~ ~ ~

  When the girl who called herself June awoke it was the next day and, other than the buzzing of the neon clock, the house was quiet. Again, the whiff of gasoline. Her brain cleared enough to sit up, feel the lumpy skull beneath layers of gauze, take in what appeared to be a sparsely furnished living room. Across from her, flanked by shuttered windows, the open door let in dry, lazy currents of air rippling a black, floor-to-ceiling curtain to her right; to her left, a long, busy table beneath the clock. Her bed was a metal-framed futon and she realized the significance of the last words she had heard. Aside from the sheets wrapped about her, she had no clothes. There were more bandages and bruises than originally noticed and an exploring finger revealed her head had been shaved. More alarming was the powerful urge to urinate that her rubbery legs would not accommodate. She called out, the sore throat had eased a bit; he walked from behind the black curtain and helped her to and from the toilet.

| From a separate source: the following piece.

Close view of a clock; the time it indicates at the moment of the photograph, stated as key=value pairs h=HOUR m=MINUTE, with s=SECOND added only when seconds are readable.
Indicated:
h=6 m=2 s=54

  "Do I have any clothes?"

  "Well, no. I'll have to get you some." Assisting her back into the bed, he handled her with great physical ease. This was not a man who worked out in a gym; his strength came from putting his lean, six-foot-two frame to whatever tasks he had taken on. A greyed head of hair and lines in his face suggested he was close to fifty, maybe older. His fatherliness carried itself with the energy of an agile thirty-year-old whose sense of motion was tempered by the confidence of age and wisdom.

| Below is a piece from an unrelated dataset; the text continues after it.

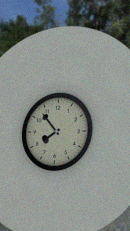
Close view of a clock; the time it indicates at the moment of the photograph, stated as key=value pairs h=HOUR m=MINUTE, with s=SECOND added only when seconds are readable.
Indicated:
h=7 m=53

  Drawing up a chair and sitting next to her, he explained seeing her facedown on the banks of the Pecos River and assuming she was a corpse. The body was still warm and, imagining the faintest of heartbeats, he administered CPR; the organ in her chest pulsed, it thumped, it thumped again. She puked up water, mud, a barely audible "god??dammit," and passed out. With the remains of the dress she had been wearing, he bandaged her bleeding head and limbs, loaded her into the car and drove her to safety. Hospitals were unreachable and he was skilled in emergency procedures. Besides, he grinned, this way she would have no huge medical bill to pay. When she asked where she was he was evasive, saying only that it was not a concern, she was being well taken care of.

  "Who is Dedra?"

  "She's my friend. My best friend."

  "And so your obsession with the letter D."

  "D?"

  "For days you were chanting or calling out 'D.'"

  "Was I?"

  "Apparently, you were calling out for her?"

  "Oh. I don't remember that."

  "The best I can figure is you got caught in one of the flash floods and got swept into the Pecos. A tough enough thing to survive. You were beat up pretty good and your head made damn hard contact with something, probably a big rock. I didn't count them but it was a lot of stitches, and from the looks of it you're lucky your skull didn't split open. Somehow none of your bones got broken." He shook his head and clasped her hand in both of his. "You have a lot to be thankful for."

  "Omigod." She tightened her grip on his hands. "Omigod. I remember. We stopped to pee. There was this creek. The water hit me and?" A blitzkrieg of memory divebombed her and tried to finish the job the river didn't complete. For one dazzling second there was comfort in the idea of death, and she understood life far more than any mind had a right.

  "It's OK," he said, "I know that remembering is often a curse."

  "Where's Dedra?"

  "Maybe I can find out somehow." He eased their hands apart and squeezed her shoulder. "In the meantime you need to rest and get your strength back."

  "Will you? My god, I'm so hungry."

  "That's good. You haven't eaten in a long time."

  "How long have I been here?"

  "About a week now. I was worried you wouldn't come around."

  "Come around?"

  "Like I said, you almost died. That's some serious trauma. Listen, I think you could use some air. Get an arm around my neck." Reaching under her legs, with one strong heave he had her up, out the door and into an old deck lounger. Ducking back inside, he retrieved blankets, pillows and tucked her in to a solid comfort. "Don't go anywhere. I'm gonna fix you some food."

  "Uh, sure." She watched him disappear through the door and decided she was somewhere in a desert. Under the open shadows of the porch hummed warm, heavenly breezes. Straight ahead was the mean and powerful car, beyond it an expanse of dirt, sand, low shrubs and scraggly trees. Off to the left was a partially hidden structure of corrugated metal, some blurry objects, and the near-sighted realization her glasses were gone. Closing her eyes, June got lost in the act of breathing. Of inhaling. Of exhaling. Of the process being involuntary, and of a likelihood this man had breathed into her for no reason other than to give the moment to feel streams of tears pouring down her cheeks.